Andrij Melnyk kończy swoją służbę w placówce dyplomatycznej w Berlinie i za kilka tygodni powróci na Ukrainę, gdzie – jak donoszą ukraińskie media – może zostać mianowany wiceministrem spraw zagranicznych.
W ostatnim czasie polityk był krytykowany za swoją wypowiedź o ukraińskim nacjonaliście Stepanie Banderze, którego uważa za bohatera, a zapytany o masakry na Polakach odparł: „Podobne masakry dokonywane były przez Polaków na Ukraińcach, dziesiątki tysięcy. Trwała wojna”.
ZOBACZ WIDEO: „To była wojna”. Andrij Melnyk relatywizuje Rzeź Wołyńska?
„To był błąd”
Teraz w wywiadzie dla „Die Zeit” stwierdził, że jego odwołanie ze stanowiska ambasadora było z jednej strony sprawą rutynową, ale z drugiej strony miało z związek z „rodzajem dyplomacji”, którą uprawiał.

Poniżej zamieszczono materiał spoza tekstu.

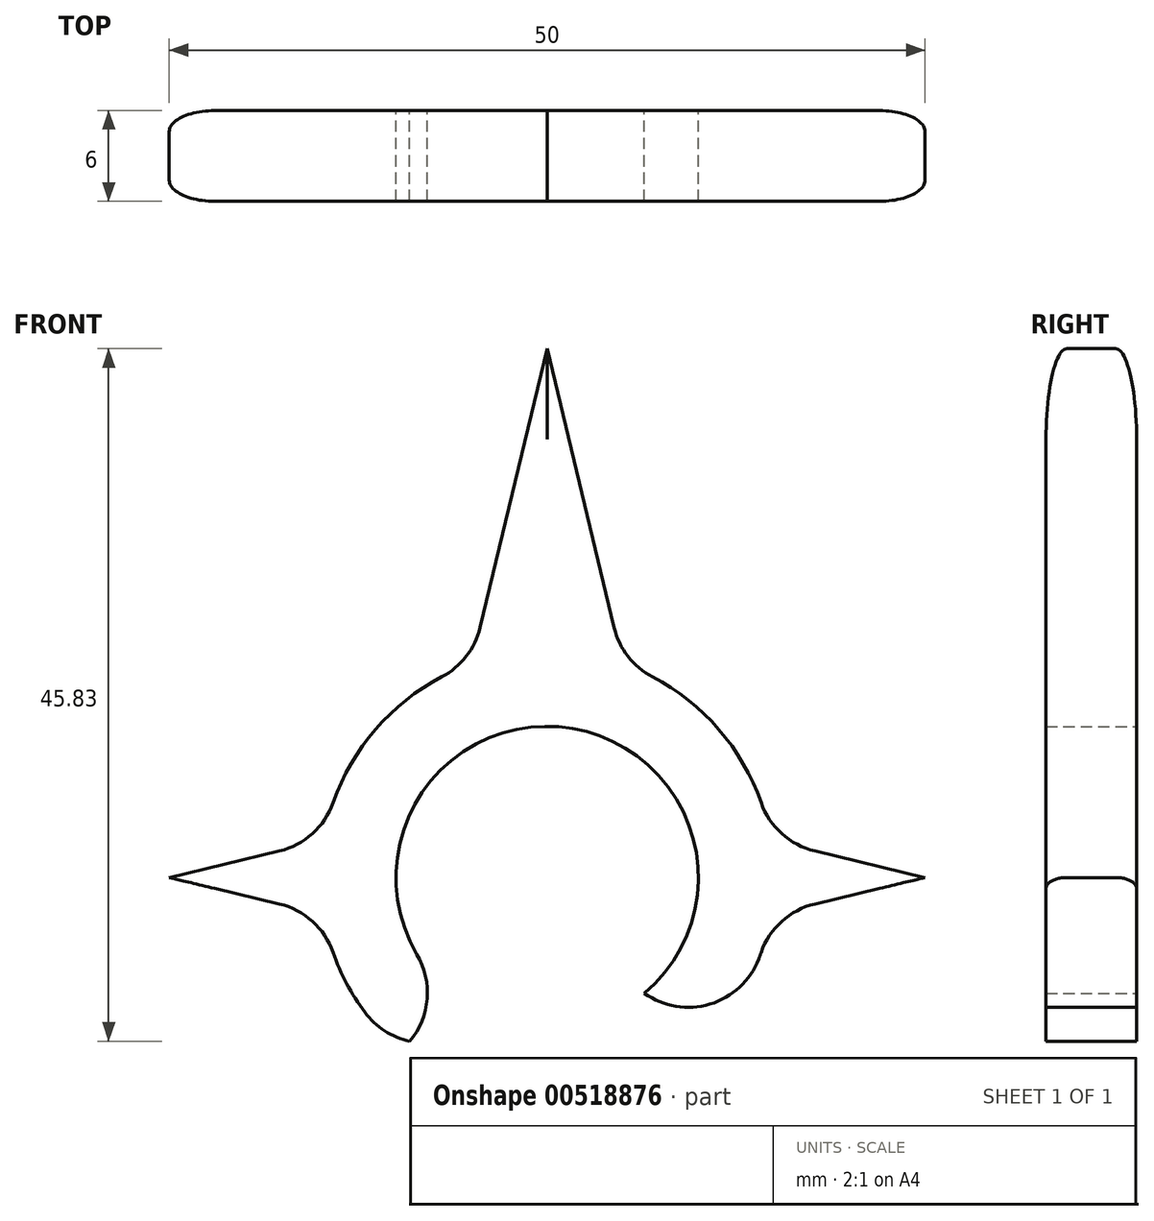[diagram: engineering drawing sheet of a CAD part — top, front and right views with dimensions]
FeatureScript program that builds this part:
annotation { "Feature Type Name" : "Feature", "Feature Type Description" : "" }
export const myFeature = defineFeature(function(context is Context, id is Id, definition is map)
    precondition{}
    {
        {
            var Q0;
            Q0=qCreatedBy(makeId("Front.planeOp"),FACE);
            var sketch = newSketch(context, id + "F0", { "sketchPlane" : qUnion([Q0])});
            skArc(sketch, "E0", {"start": v(6.43, -7.66) * mm, "mid": v(0, 10) * mm, "end": v(-6.43, -7.66) * mm});
            skArc(sketch, "E1", {"start": v(9.64, -11.5) * mm, "mid": v(0, 15) * mm, "end": v(-9.64, -11.5) * mm});
            skLineSegment(sketch, "E2", {"start": v(-6.43, -7.66) * mm, "end": v(-9.64, -11.5) * mm});
            skLineSegment(sketch, "E3", {"start": v(6.43, -7.66) * mm, "end": v(9.64, -11.5) * mm});
            skLineSegment(sketch, "E4", {"start": v(5, 14.14) * mm, "end": v(0, 35) * mm});
            skLineSegment(sketch, "E5", {"start": v(0, 35) * mm, "end": v(-5, 14.14) * mm});
            skLineSegment(sketch, "E6", {"start": v(14.8, 2.45) * mm, "end": v(25, 0) * mm});
            skLineSegment(sketch, "E7", {"start": v(25, 0) * mm, "end": v(14.8, -2.45) * mm});
            skLineSegment(sketch, "E8", {"start": v(-14.8, 2.45) * mm, "end": v(-25, 0) * mm});
            skLineSegment(sketch, "E9", {"start": v(-25, 0) * mm, "end": v(-14.8, -2.45) * mm});
            skLineSegment(sketch, "E10", {"start": v(0, 0) * mm, "end": v(0, -26.85) * mm});
            skSolve(sketch);
        }
        {
            var Q0;
            Q0=qSketchRegion(id+"F0",true);
            extrude(context, id + "F1", {"entities" : qUnion([Q0]), "depth" : 6 * mm, "offsetDistance" : 25 * mm});
        }
        {
            var Q0;
            Q0=makeQuery(id+"F1.opExtrude","SWEPT_EDGE",EDGE,{"disambiguationData":[OSD([sQuery(id+"F0.wireOp",EDGE,"E1"),sQuery(id+"F0.wireOp",EDGE,"E5")])]});
            fillet(context, id + "F2", {"entities" : qUnion([Q0]), "radius" : 5 * mm, "tangentPropagation" : true, "allowEdgeOverflow" : false});
        }
        {
            var Q0;
            Q0=makeQuery(id+"F1.opExtrude","SWEPT_EDGE",EDGE,{"disambiguationData":[OSD([sQuery(id+"F0.wireOp",EDGE,"E1"),sQuery(id+"F0.wireOp",EDGE,"E4")])]});
            fillet(context, id + "F3", {"entities" : qUnion([Q0]), "radius" : 5 * mm, "tangentPropagation" : true, "allowEdgeOverflow" : false});
        }
        {
            var Q0;
            Q0=makeQuery(id+"F1.opExtrude","SWEPT_EDGE",EDGE,{"disambiguationData":[OSD([sQuery(id+"F0.wireOp",EDGE,"E0"),sQuery(id+"F0.wireOp",EDGE,"E2")])]});
            fillet(context, id + "F4", {"entities" : qUnion([Q0]), "radius" : 5 * mm, "tangentPropagation" : true, "allowEdgeOverflow" : false});
        }
        {
            var Q0;
            Q0=makeQuery(id+"F1.opExtrude","SWEPT_EDGE",EDGE,{"disambiguationData":[OSD([sQuery(id+"F0.wireOp",EDGE,"E1"),sQuery(id+"F0.wireOp",EDGE,"LFsdBNPY-1jha-I2t7-jOrJ-aUM9VeTVUucY")])]});
            fillet(context, id + "F5", {"entities" : qUnion([Q0]), "radius" : 5 * mm, "tangentPropagation" : true, "allowEdgeOverflow" : false});
        }
        {
            var Q0;
            Q0=makeQuery(id+"F1.opExtrude","CAP_EDGE",EDGE,{"disambiguationData":[OSD([sQuery(id+"F0.wireOp",EDGE,"E4")])],"isStart":false});
            var Q1;
            Q1=makeQuery(id+"F1.opExtrude","CAP_EDGE",EDGE,{"disambiguationData":[OSD([sQuery(id+"F0.wireOp",EDGE,"E5")])],"isStart":false});
            fillet(context, id + "F6", {"entities" : qUnion([Q0, Q1]), "radius" : 1.4 * mm, "tangentPropagation" : true, "allowEdgeOverflow" : false});
        }
        {
            var Q0;
            Q0=makeQuery(id+"F1.opExtrude","CAP_EDGE",EDGE,{"disambiguationData":[OSD([sQuery(id+"F0.wireOp",EDGE,"E4")])],"isStart":true});
            var Q1;
            Q1=makeQuery(id+"F1.opExtrude","CAP_EDGE",EDGE,{"disambiguationData":[OSD([sQuery(id+"F0.wireOp",EDGE,"E5")])],"isStart":true});
            fillet(context, id + "F7", {"entities" : qUnion([Q0, Q1]), "radius" : 1.4 * mm, "tangentPropagation" : true, "allowEdgeOverflow" : false});
        }
    });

Odniósł się także do wypowiedzi dotyczących Stepana Bandery, które wywołały burzę w polskich mediach. Jak stwierdził, „nie docenił emocjonalnego znaczenia tego nad wyraz wrażliwego tematu, zwłaszcza dla polskich przyjaciół”.
To było błędne zachowanie. Nie chciałem nikogo skrzywdzić
– powiedział Melnyk i dodał, że „żałuje swoich słów”.
Chwilę później powiedział jednak, że według sondaży ponad 70 proc. Ukraińców ma pozytywny stosunek do Bandery i nie można postrzegać go w „czarno-białych” kategoriach. – Ten niezwykle złożony temat najlepiej pozostawić historykom – dodał.